Empat peluru dengan racun yang sangat berbahaya itu mampu menumbangkan Tera si gadis cantik nan mungil kesayangan mereka.
Beberapa orang yang berada di dalam ruangan rumah sakit itu merasakan rasa yang sama. Rasa yang lebih sakit daripada terkena beribu-ribu tusukan yang mengenai tubuh.
Wajah cantik itu berubah pucat, sudah tidak ada pipi kemerah-merahan lagi dan tidak ada lagi bibir berwarna merah muda. Semua itu telah hilang dalam beberapa jam.
"Tera anak mamah gak boleh pergi." Rose terisak seraya memeluk Tera dengan erat. Dadanya terasa sesak yang amat sesak melihat putri satu-satunya itu dengan keadaan tidak bernyawa.
Rose mengecup wajah Tera lalu berbisik, "Kalau Tera mau pergi ajak mamah juga sayang."

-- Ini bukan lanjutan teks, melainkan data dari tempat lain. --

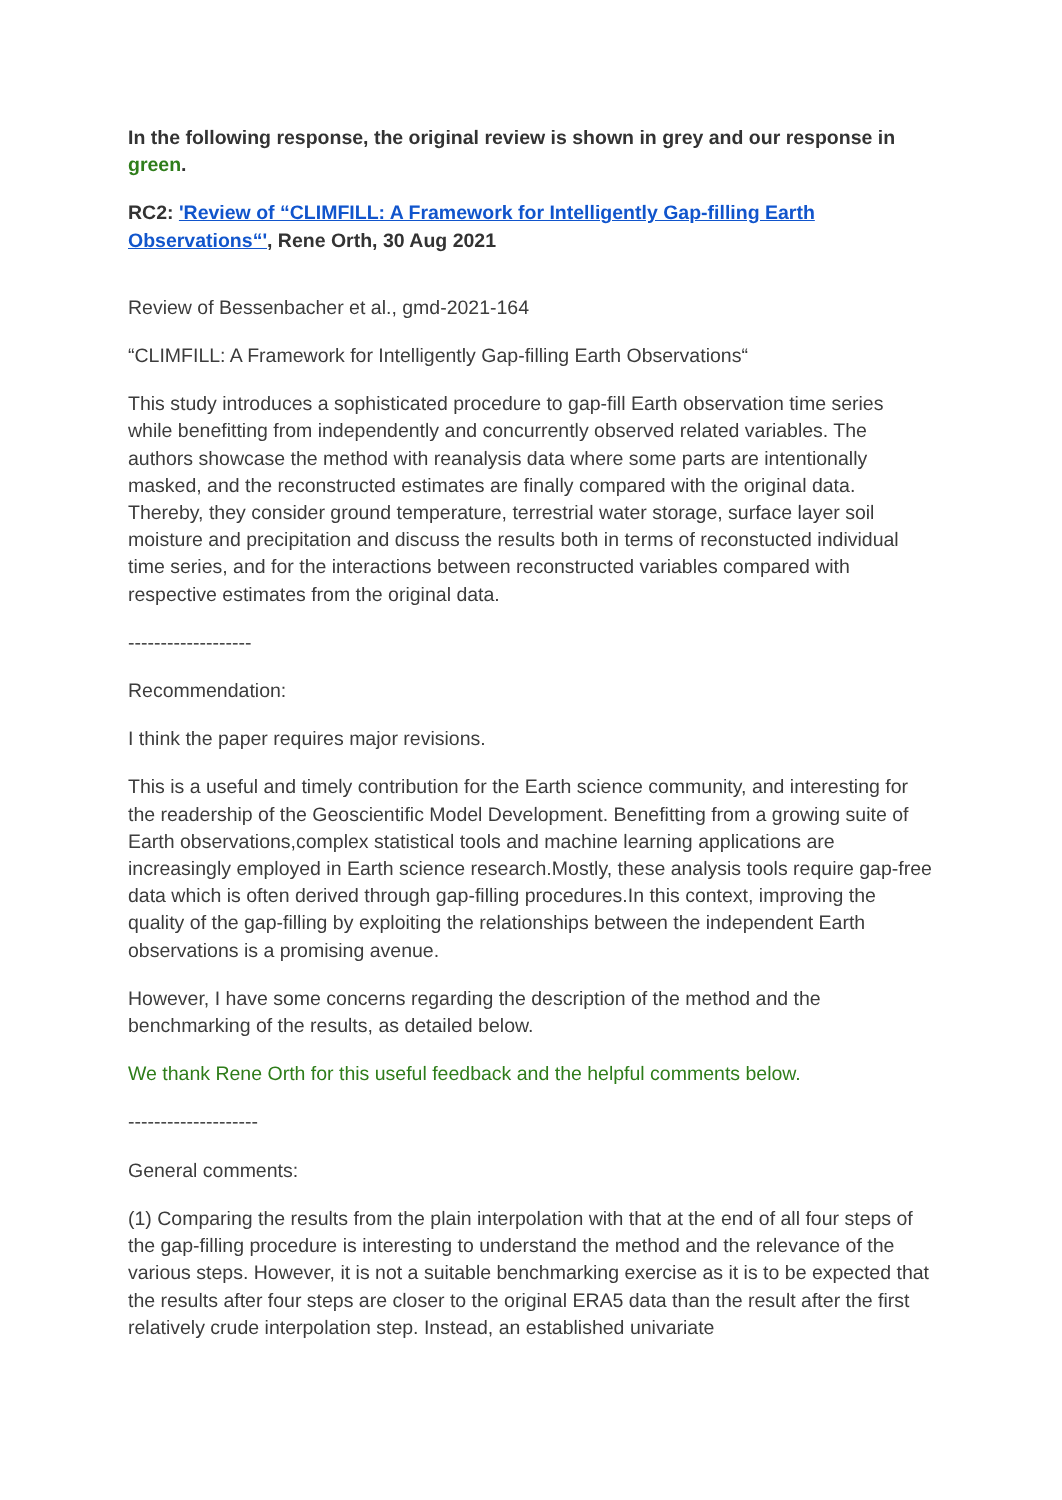In the following response, the original review is shown in grey and our response in green.
RC2: 'Review of “CLIMFILL: A Framework for Intelligently Gap-filling Earth Observations“', Rene Orth, 30 Aug 2021
Review of Bessenbacher et al., gmd-2021-164
“CLIMFILL: A Framework for Intelligently Gap-filling Earth Observations“
This study introduces a sophisticated procedure to gap-fill Earth observation time series while benefitting from independently and concurrently observed related variables. The authors showcase the method with reanalysis data where some parts are intentionally masked, and the reconstructed estimates are finally compared with the original data. Thereby, they consider ground temperature, terrestrial water storage, surface layer soil moisture and precipitation and discuss the results both in terms of reconstucted individual time series, and for the interactions between reconstructed variables compared with respective estimates from the original data.
-------------------
Recommendation:
I think the paper requires major revisions.
This is a useful and timely contribution for the Earth science community, and interesting for the readership of the Geoscientific Model Development. Benefitting from a growing suite of Earth observations,complex statistical tools and machine learning applications are increasingly employed in Earth science research.Mostly, these analysis tools require gap-free data which is often derived through gap-filling procedures.In this context, improving the quality of the gap-filling by exploiting the relationships between the independent Earth observations is a promising avenue.
However, I have some concerns regarding the description of the method and the benchmarking of the results, as detailed below.
We thank Rene Orth for this useful feedback and the helpful comments below.
--------------------
General comments:
(1) Comparing the results from the plain interpolation with that at the end of all four steps of the gap-filling procedure is interesting to understand the method and the relevance of the various steps. However, it is not a suitable benchmarking exercise as it is to be expected that the results after four steps are closer to the original ERA5 data than the result after the first relatively crude interpolation step. Instead, an established univariate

"Rose." tegur Nicho yang berada di sebelahnya.
Rose menegakkan badan lalu menatap sang suami dengan air mata yang terus keluar.
"Kamu bohong. Katanya mau jaga Tera dengan baik tapi ini apa?!" tanya Rose dengan menunjuk keadaan Tera.
"Ini bukti kamu dalam artian menjaga? Menjaga raganya saja namun tidak dengan nyawanya?" sambung Rose seraya menggelengkan kepala.
Nicho langsung saja merengkuh tubuh Rose memberikan kekuatan padahal dirinya saja tidak bisa menguatkan dirinya sendiri.
"Sudah takdir Rose." katanya.
"Takdir yang menyedihkan yah?"
"Rose."
"Kalau kamu sayang sama Tera seharusnya kamu bisa merubah takdir yang menyedihkan itu menjadi membahagiakan." lirih Rose.
"Sayangnya aku tidak bisa, sesayang-sayangnya aku pada Tera, Tuhan lebih sayang padanya. Ini sudah takdir kita harus menerimanya walau sulit Rose." balas Nicho.
"Sakit dan sesak." ucap Rose seraya mencengkeram ujung baju Nicho.
"Gak mau Tera pergi."
"Gak mau hikss..."
Di lain sisi keempat kakak dari Tera itu menatap tak percaya apa yang telah dilihat. Adik kesayangan mereka telah meninggal? Rasanya sulit sekali untuk dipahami.
Lorenz mendekat pada brankar tempat Tera tertidur, lelaki itu kemudian menyisir pelan rambut Tera lalu mulai mengecupi wajah adiknya itu dan terakhir ia memeluknya. Memeluk badan mungil itu dengan lembut seraya memejamkan mata ikut menikmati rasa dingin yang menimpa Tera sekarang.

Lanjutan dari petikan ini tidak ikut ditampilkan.